Joseph Campos — the restaurant's namesake — operated the restaurant through the 1960s and 1970s, the peak commercial decades of Route 66 through Santa Rosa. The decommissioning of Route 66 in 1985 and the routing of long-distance traffic onto I-40 (which bypasses some of Santa Rosa's most historic stretches) hit Joseph's the way it hit nearly every business along the corridor — traffic dropped, several competing restaurants closed, and the survival of family-owned operations through the late 1980s and 1990s was genuinely difficult. Joseph's continued operating through the lean years partly because of local loyalty and partly because the family had owned the building and was insulated from the rising rents that drove other operators out of business.
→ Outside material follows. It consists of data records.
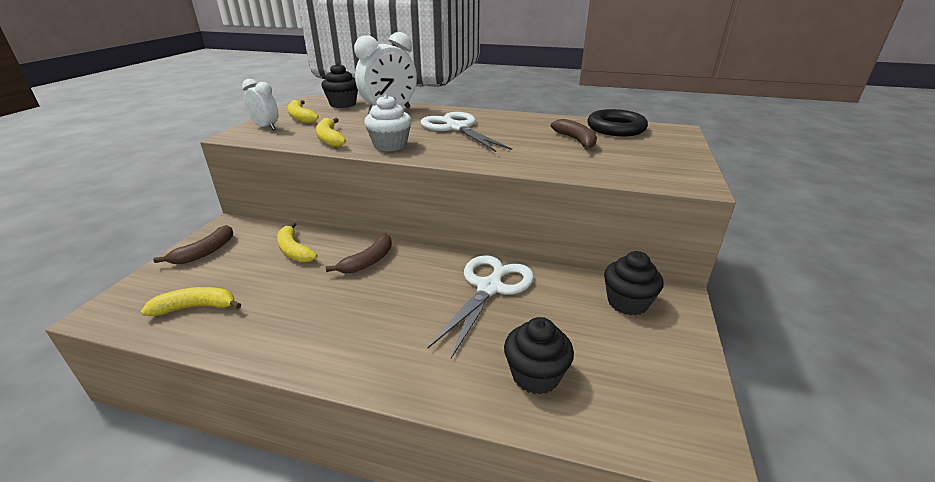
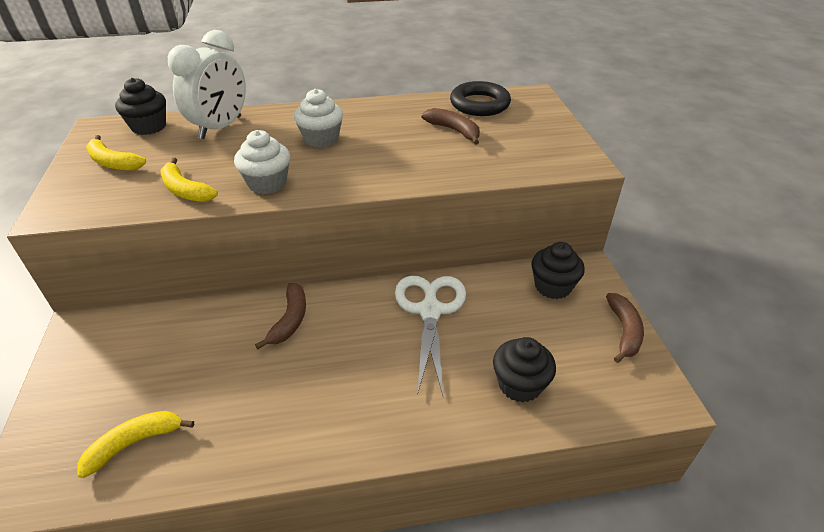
camera: 25 degrees left, 10 degrees up
brown banana [153,225,233,264] -> brown banana moved to [606,293,644,363]
white clock [242,79,278,130] -> none
yellow banana [277,222,317,262] -> none
white scissors [421,112,512,152] -> white cupcake [294,89,343,148]

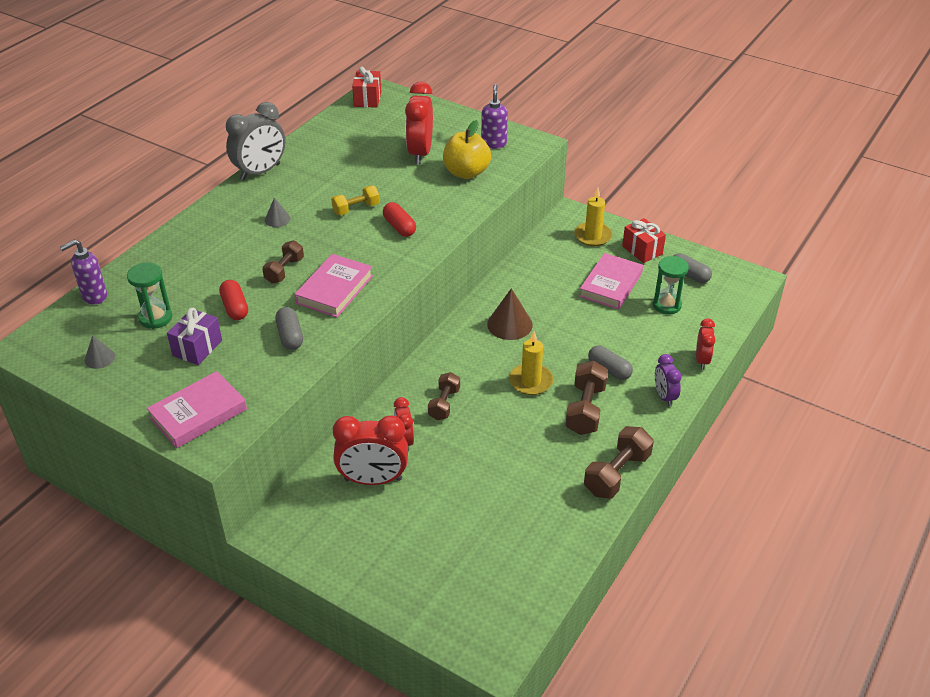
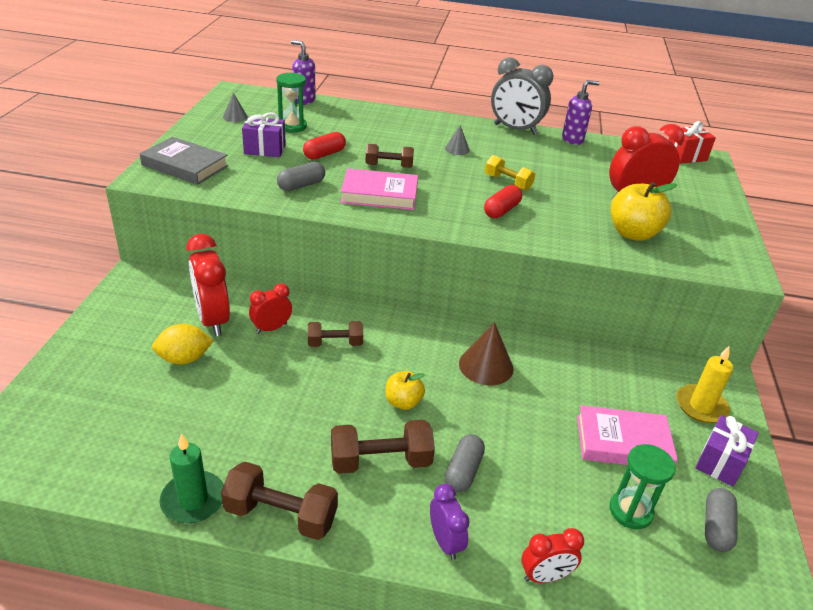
camera: 65 degrees right, 5 degrees down
pink book [147,371,247,448] -> grey book [140,137,228,185]
purple soap dispenser [481,84,508,149] -> purple soap dispenser moved to [562,80,600,145]
yellow candle [509,331,553,395] -> yellow apple [386,371,425,410]
red gift [622,218,666,263] -> purple gift [696,415,758,487]
purple clock [655,354,682,406] -> purple clock turned 105 degrees clockwise [430,484,470,560]
none -> yellow lemon [152,324,214,364]
none -> green candle [160,433,224,523]

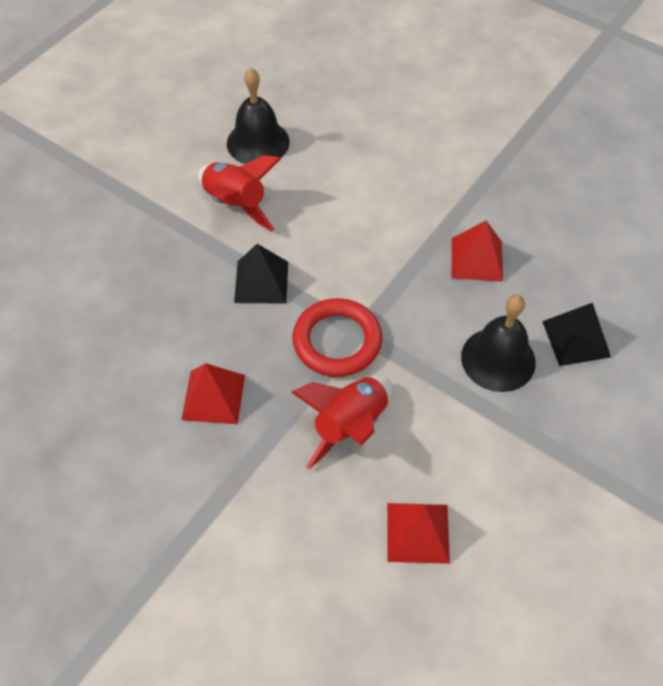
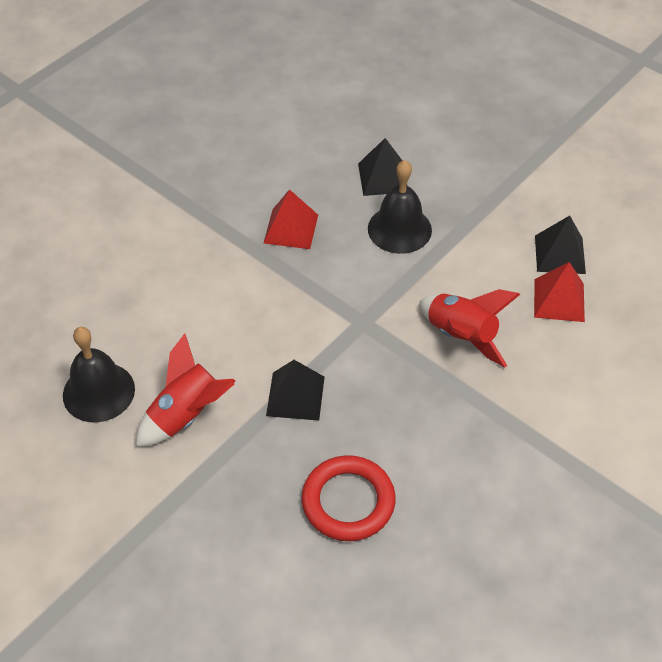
camera: 85 degrees left, 5 degrees down
red pyramid [181,363,245,424] -> none
red ring [293,298,382,377] -> red ring moved to [301,455,396,541]
none -> black pyramid [535,216,586,274]

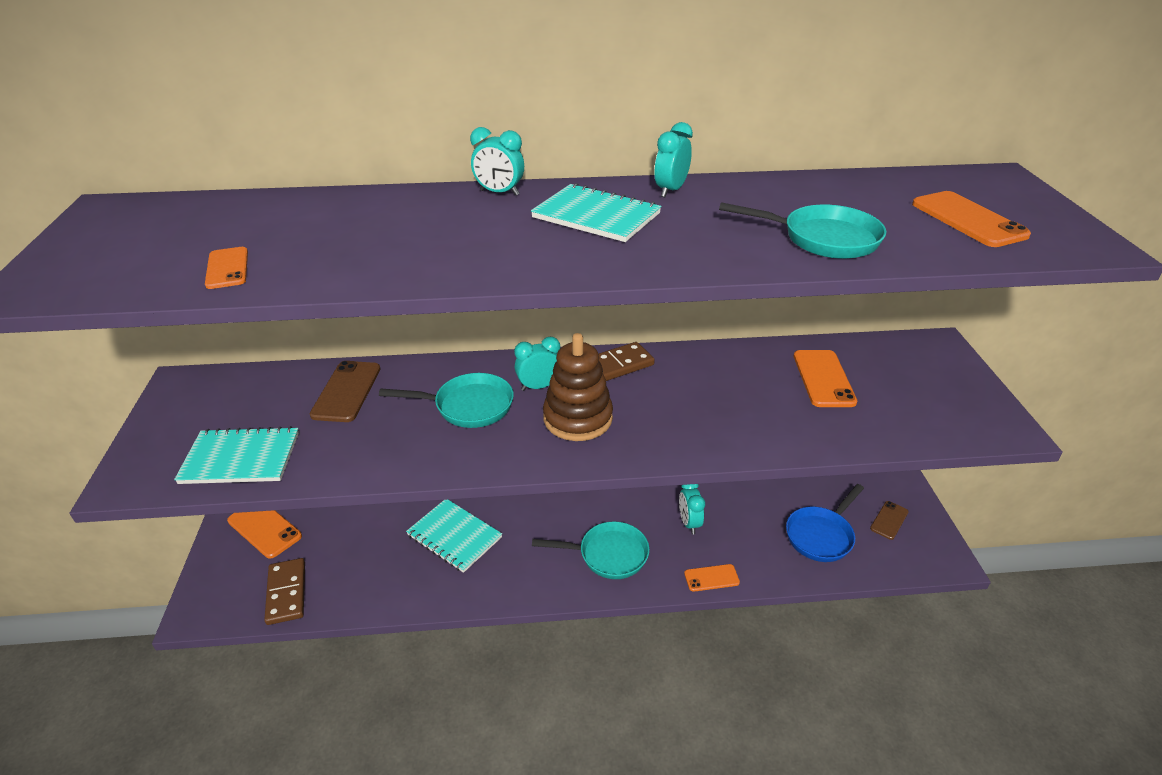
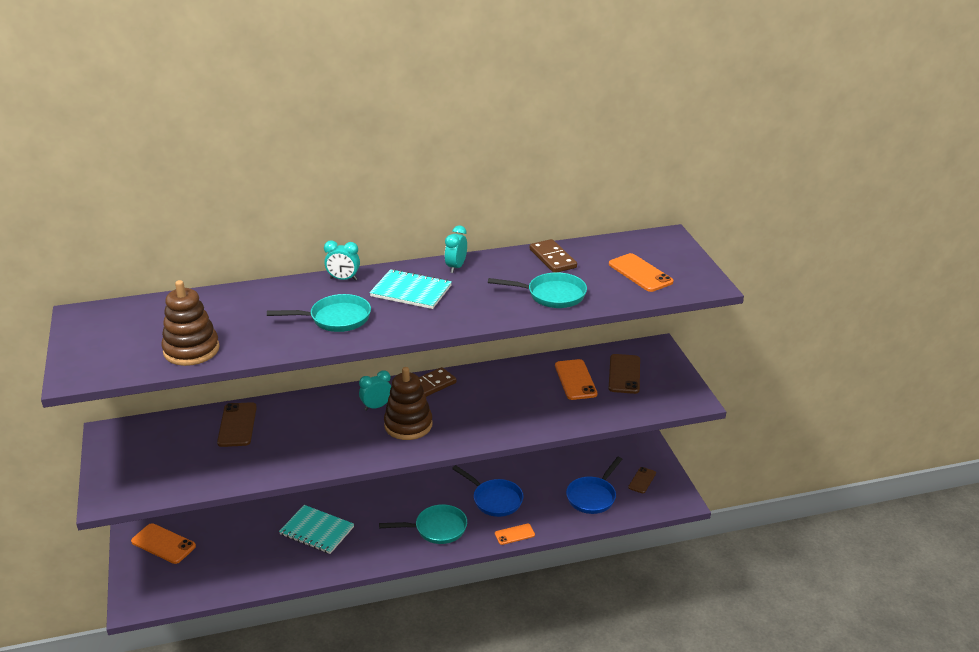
camera: 10 degrees left, 5 degrees down
turquoise notebook [174,426,299,484] -> none
orange phone [205,247,248,289] -> brown stacking toy [161,280,220,366]
brown domino [264,558,305,625] -> brown domino moved to [530,239,577,273]
turquoise pan [379,373,514,428] -> turquoise pan moved to [267,294,371,332]
turquoise clock [679,484,705,534] -> blue pan [452,465,524,517]
none -> brown phone [608,354,640,394]

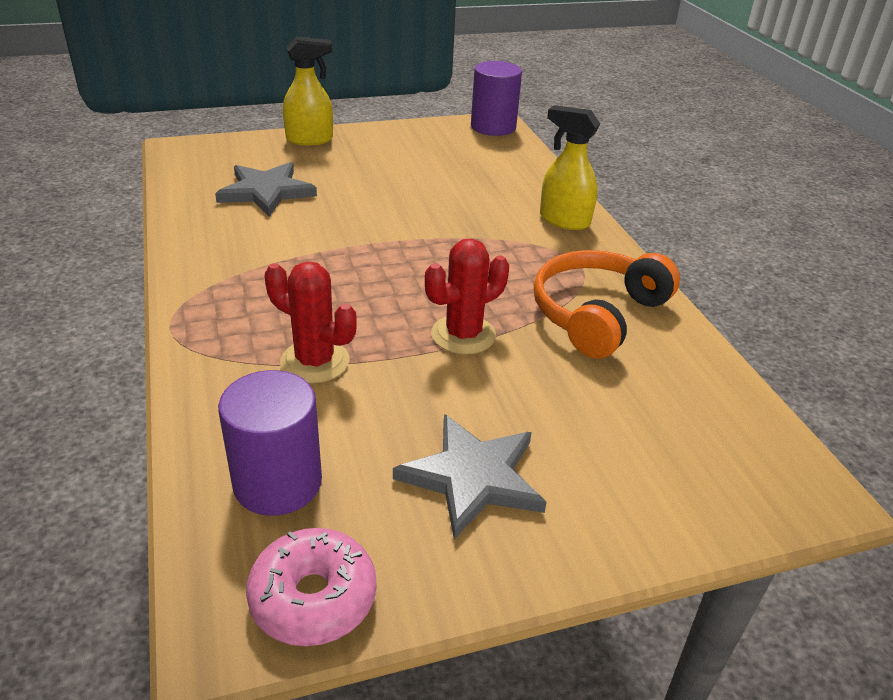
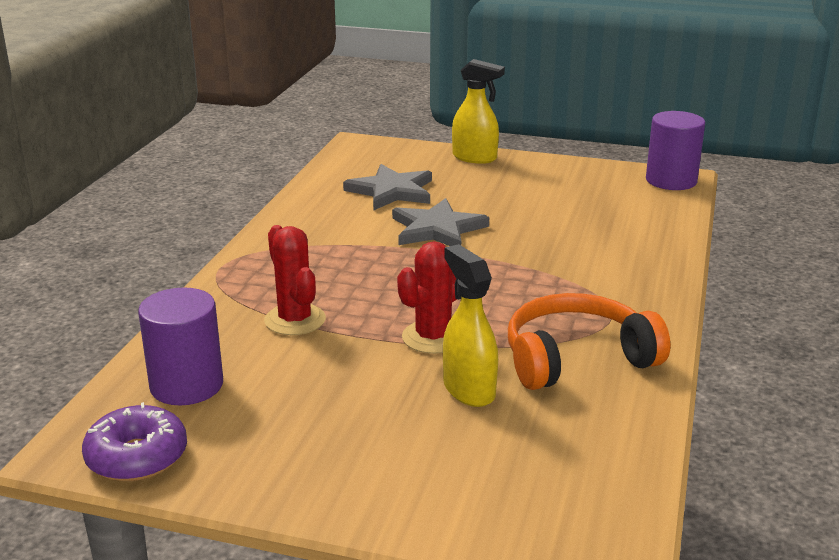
camera: 35 degrees right, 10 degrees down
pink donut [246,528,377,646] -> purple donut [82,402,187,481]
grey star [393,414,547,539] -> grey star moved to [392,198,489,246]
red cactus [425,238,509,354] -> red cactus turned 45 degrees counterclockwise [397,241,457,354]
yellow spray bottle [540,105,600,230] -> yellow spray bottle moved to [443,244,498,407]

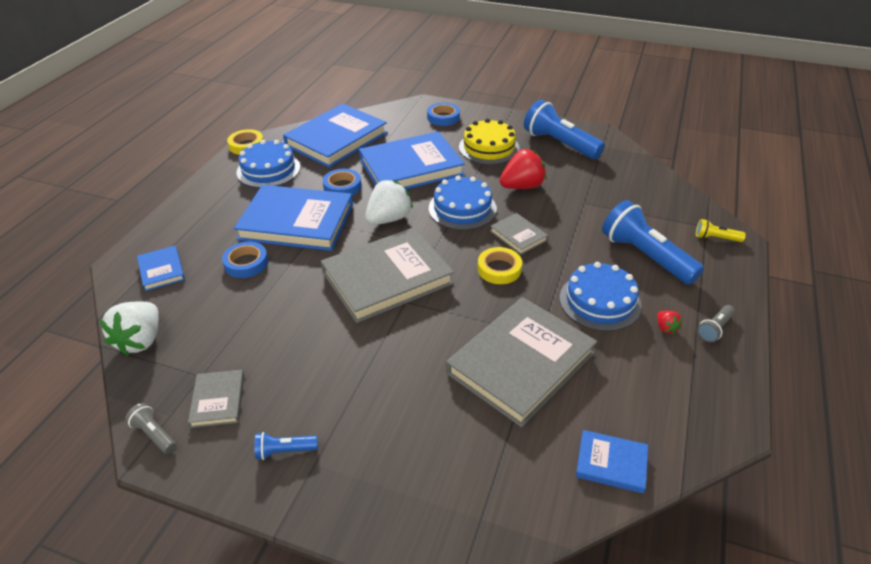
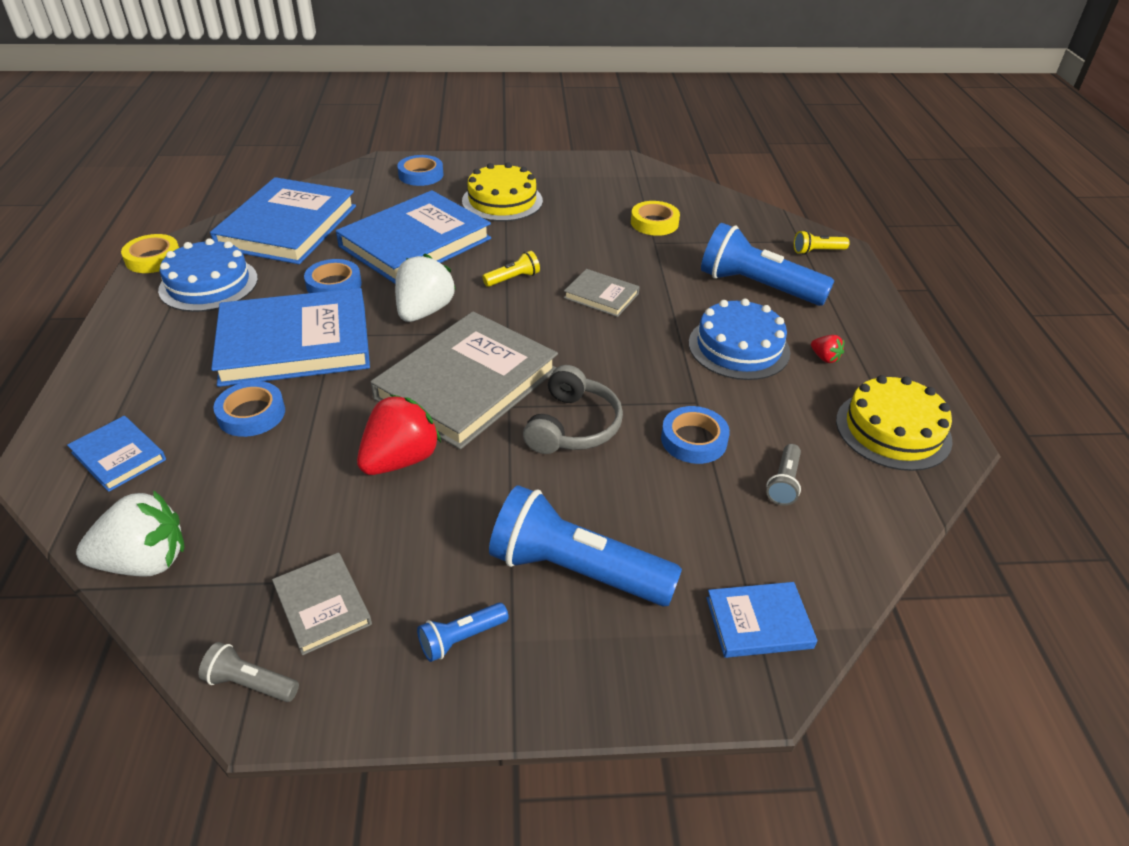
camera: 25 degrees left, 0 degrees up
white strawberry [99,302,159,356] -> white strawberry turned 90 degrees counterclockwise [76,491,184,577]
blue cake [429,175,497,230] -> yellow flashlight [482,251,540,287]
grey book [446,297,597,427] -> blue tape [661,406,730,464]
yellow tape [478,247,522,284] -> yellow tape moved to [631,201,680,236]
red strawberry [500,149,547,189] -> red strawberry moved to [357,394,441,475]
blue flashlight [524,100,605,159] -> blue flashlight moved to [489,485,682,607]
blue book [576,430,648,493] -> blue book moved to [706,582,817,658]
grey flashlight [697,305,735,342] -> grey flashlight moved to [766,444,801,506]
none -> grey headphones [523,365,623,454]
none -> yellow cake [836,375,953,471]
The Route 66 revival starting in the late 1990s — driven by nostalgia tourism, organized Route 66 driving tours, and the growing recognition of the corridor as a cultural heritage destination — brought a substantial new wave of travelers back to Joseph's and similar surviving restaurants along the road. The Campos family's third generation now runs daily operations, with substantial continuity in the kitchen staff (several cooks have been with the restaurant 20+ years) and in the dining-room aesthetic. The menu has evolved gradually — a few items added, a few removed — but the green chile cheeseburger, the enchiladas, and the homemade pies have been on the menu essentially unchanged since the 1950s.